_THE TASK:_
Look through the listing for the string "nose" and copy out every line that holds it.

/---

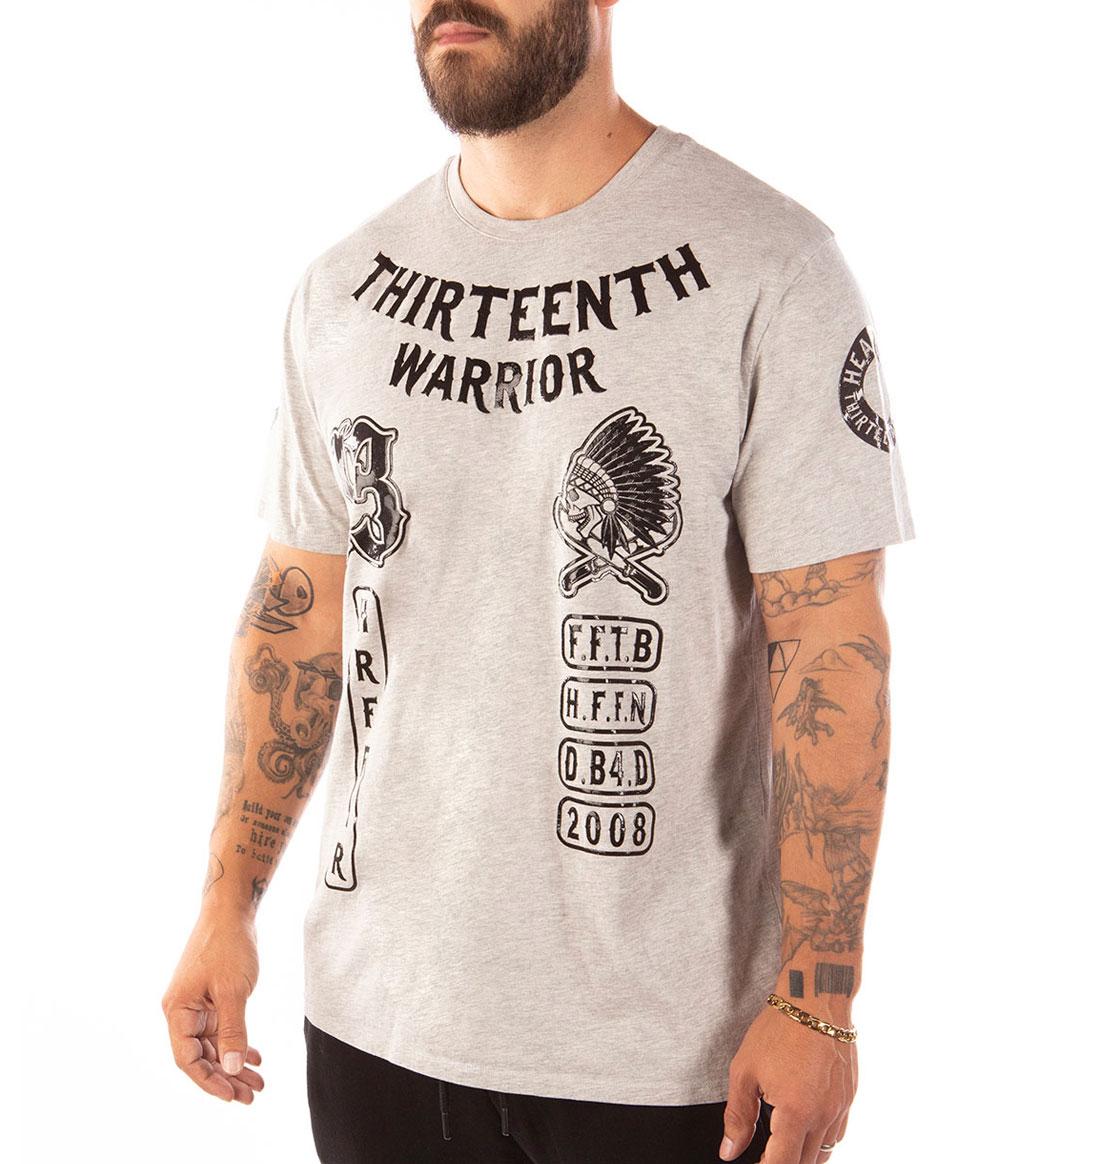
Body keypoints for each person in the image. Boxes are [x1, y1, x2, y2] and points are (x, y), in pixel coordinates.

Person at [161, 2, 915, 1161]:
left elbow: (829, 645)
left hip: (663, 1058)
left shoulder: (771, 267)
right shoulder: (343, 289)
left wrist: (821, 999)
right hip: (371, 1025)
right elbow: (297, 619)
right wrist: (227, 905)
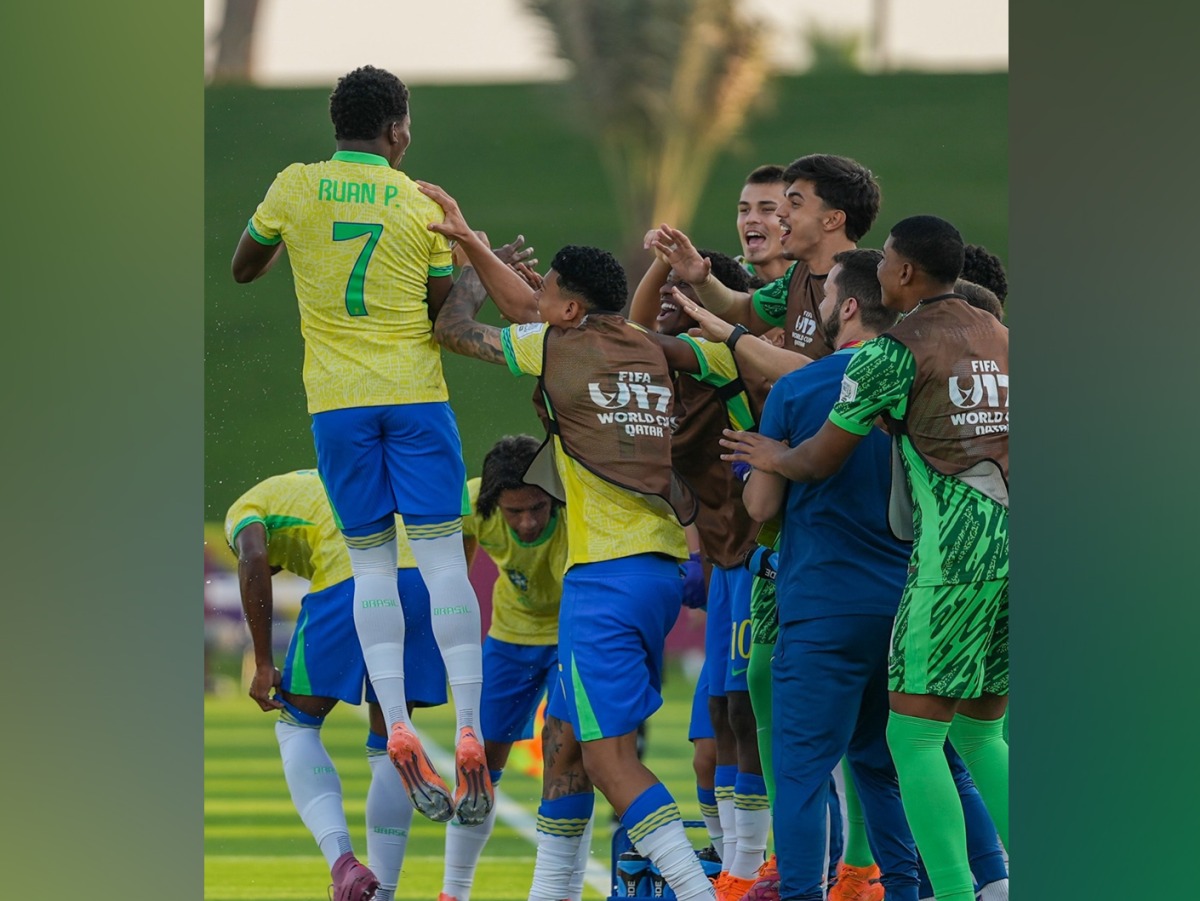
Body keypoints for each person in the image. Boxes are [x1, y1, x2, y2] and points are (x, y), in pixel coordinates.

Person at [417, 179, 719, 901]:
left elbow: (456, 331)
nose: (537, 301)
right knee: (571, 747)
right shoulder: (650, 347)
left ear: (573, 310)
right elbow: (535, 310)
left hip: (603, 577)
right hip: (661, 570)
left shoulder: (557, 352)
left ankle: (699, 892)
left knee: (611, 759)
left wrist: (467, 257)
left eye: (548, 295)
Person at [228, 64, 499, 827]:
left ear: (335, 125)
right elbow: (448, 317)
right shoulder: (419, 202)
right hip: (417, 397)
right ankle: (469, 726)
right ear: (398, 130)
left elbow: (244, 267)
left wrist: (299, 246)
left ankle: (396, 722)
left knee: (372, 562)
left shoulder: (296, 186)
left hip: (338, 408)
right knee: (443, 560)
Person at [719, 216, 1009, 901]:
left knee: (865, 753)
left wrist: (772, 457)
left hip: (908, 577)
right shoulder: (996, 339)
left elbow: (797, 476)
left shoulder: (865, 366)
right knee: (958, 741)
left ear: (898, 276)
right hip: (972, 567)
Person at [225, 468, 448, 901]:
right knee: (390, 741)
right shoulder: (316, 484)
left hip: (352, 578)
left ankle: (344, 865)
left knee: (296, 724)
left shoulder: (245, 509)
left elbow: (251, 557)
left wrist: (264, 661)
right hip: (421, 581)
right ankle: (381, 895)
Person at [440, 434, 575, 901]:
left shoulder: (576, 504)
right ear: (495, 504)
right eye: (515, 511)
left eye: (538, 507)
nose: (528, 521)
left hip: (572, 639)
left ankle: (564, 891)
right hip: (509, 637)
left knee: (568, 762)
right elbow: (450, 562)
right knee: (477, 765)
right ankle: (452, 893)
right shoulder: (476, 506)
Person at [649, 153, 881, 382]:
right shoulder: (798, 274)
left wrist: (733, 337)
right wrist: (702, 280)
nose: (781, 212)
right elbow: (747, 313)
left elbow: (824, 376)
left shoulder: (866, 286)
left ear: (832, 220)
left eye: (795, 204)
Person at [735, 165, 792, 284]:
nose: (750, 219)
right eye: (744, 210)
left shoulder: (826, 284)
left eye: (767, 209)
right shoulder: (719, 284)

\---
/---

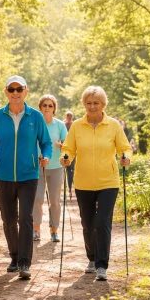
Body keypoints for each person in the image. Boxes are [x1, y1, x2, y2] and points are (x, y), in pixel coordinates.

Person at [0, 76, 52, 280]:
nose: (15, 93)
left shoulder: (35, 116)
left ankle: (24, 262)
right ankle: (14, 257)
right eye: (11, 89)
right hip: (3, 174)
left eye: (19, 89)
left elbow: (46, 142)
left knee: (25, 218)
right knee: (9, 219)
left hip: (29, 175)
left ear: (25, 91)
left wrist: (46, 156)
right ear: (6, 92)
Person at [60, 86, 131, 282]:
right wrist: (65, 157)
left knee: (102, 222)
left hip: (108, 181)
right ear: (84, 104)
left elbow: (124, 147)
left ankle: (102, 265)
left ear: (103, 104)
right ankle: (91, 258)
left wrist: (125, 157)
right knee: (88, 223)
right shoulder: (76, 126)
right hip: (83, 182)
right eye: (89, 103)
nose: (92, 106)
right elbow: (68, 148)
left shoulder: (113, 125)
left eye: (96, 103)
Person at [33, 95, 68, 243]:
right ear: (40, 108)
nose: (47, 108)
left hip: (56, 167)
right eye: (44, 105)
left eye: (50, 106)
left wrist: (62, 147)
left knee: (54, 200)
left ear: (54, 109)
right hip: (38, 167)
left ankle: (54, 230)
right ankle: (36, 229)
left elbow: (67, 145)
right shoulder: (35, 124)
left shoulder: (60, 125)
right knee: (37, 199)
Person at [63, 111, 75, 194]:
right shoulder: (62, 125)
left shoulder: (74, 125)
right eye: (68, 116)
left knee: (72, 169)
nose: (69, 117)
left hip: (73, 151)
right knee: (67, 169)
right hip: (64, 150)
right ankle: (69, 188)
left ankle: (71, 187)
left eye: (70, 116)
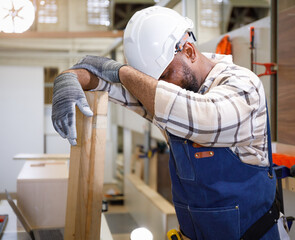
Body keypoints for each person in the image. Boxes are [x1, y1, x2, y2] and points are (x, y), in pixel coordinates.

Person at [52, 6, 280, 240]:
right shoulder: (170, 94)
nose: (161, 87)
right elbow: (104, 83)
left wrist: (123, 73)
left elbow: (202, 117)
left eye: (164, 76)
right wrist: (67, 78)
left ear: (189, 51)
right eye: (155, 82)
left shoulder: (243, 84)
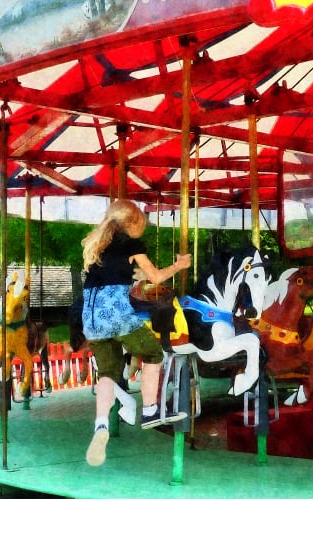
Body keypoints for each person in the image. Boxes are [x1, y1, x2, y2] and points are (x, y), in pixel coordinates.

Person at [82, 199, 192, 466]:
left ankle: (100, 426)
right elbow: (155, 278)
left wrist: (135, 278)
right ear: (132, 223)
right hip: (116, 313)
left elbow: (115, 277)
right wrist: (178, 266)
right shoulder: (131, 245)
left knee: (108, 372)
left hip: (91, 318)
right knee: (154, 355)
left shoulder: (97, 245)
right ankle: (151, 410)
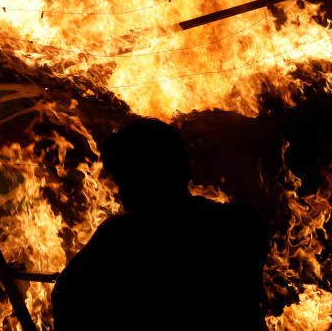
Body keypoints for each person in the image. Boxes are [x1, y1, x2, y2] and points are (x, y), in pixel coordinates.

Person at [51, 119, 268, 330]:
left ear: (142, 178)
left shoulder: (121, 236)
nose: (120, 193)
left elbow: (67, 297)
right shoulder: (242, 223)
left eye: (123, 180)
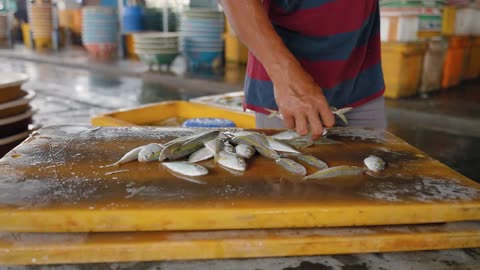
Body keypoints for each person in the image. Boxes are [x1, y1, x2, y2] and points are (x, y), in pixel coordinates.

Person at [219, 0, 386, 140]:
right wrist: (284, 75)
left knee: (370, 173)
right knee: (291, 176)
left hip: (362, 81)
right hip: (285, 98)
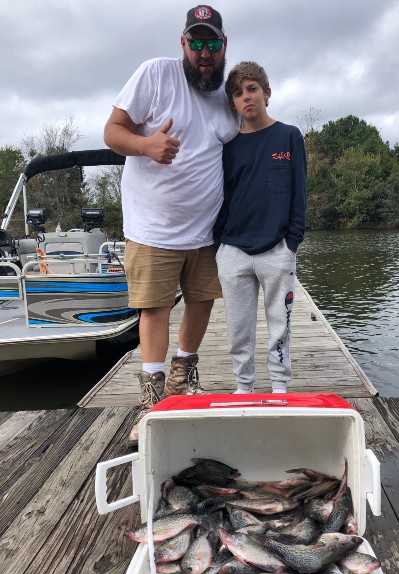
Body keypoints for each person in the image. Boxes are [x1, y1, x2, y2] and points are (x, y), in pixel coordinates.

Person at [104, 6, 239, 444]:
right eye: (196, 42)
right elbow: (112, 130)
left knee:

\---

_TASK OUTPUT:_
nose: (537, 301)
nose: (528, 521)
nose: (781, 212)
nose: (750, 219)
nose: (15, 93)
nose: (92, 106)
nose: (47, 108)
nose: (69, 117)
nose: (161, 87)
nose: (120, 193)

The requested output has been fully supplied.